The purpose of this article is to
promote a deeper understanding of hypermedia literacy
by investigating some of its genres, sign systems, and cueing
systems. Increased knowledge of this new, complex
literacy will help educators plan curriculum and
evaluate student progress.
This analysis, which extends the
findings of an earlier exploration of students' design of a
school website (Eagleton, 1999a), is based on a
microethnographic study that investigated hypermedia composition
in a seventh-grade language arts classroom. The 12- and
13-year-old students were enrolled in an urban/suburban U.S.
school with a population of approximately 1,000 seventh- and
eighth-graders, predominantly Caucasian and Hispanic. In the
current project (Eagleton, 1999b; Eagleton & Hamilton, 2001a,
online document; 2001b, online document), hypermedia composition
consisted of a student-run online magazine (a "webzine"), dubbed
an "e-zeen" by the students, available online at
http://earthvision.asu.edu/~maya/e-zeen. The e-zeen includes
six departments: People, Writing, Sports, Inner Self, Issues,
and Editors (see Figure 1).

- RECORDED DATA -
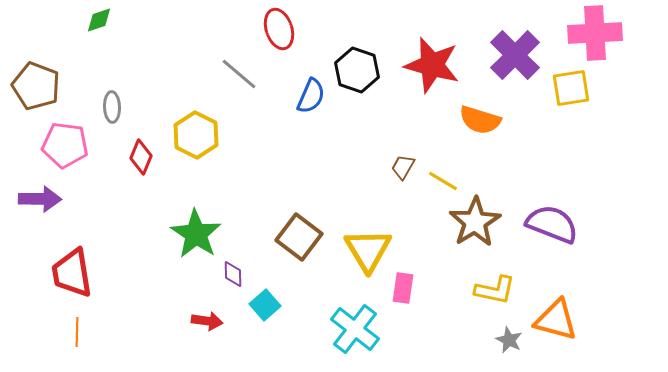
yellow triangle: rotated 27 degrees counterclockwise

- EXERCISE INSTRUCTIONS -
1 – Using the passage on hypermedia literacy, decide whether each statement agrees with it: (a) the students in the study attended a seventh-grade language arts class; (b) the school had roughly 2,000 students; (c) the e-zeen is divided into five departments. Answer yes or no for each and quote the deciding words.
2 – Continue the passage on hypermedia literacy from its last sentence.

- IN RESPONSE -
1 –
(a) Yes: "in a seventh-grade language arts classroom"
(b) No: "a population of approximately 1,000 seventh- and eighth-graders"
(c) No: "The e-zeen includes six departments"

2 –
During the course of a semester, seven
students who acted as volunteer editors spent 45 minutes every
other day working on the e-zeen project with guidance from their
regular classroom teacher and myself, a visiting
teacher-researcher. The editors assigned themselves the
pseudonyms Crash, Rissa, Cory, Alan, Spencer, Jean, and
Larissalynn; six were achieving at an average level and one
(Larissalynn) was a student in a compensatory education program.
Four case studies are presented as a supplement to this article
in order to provide additional insight into the meanings these
learners brought to the hypermedia composition process.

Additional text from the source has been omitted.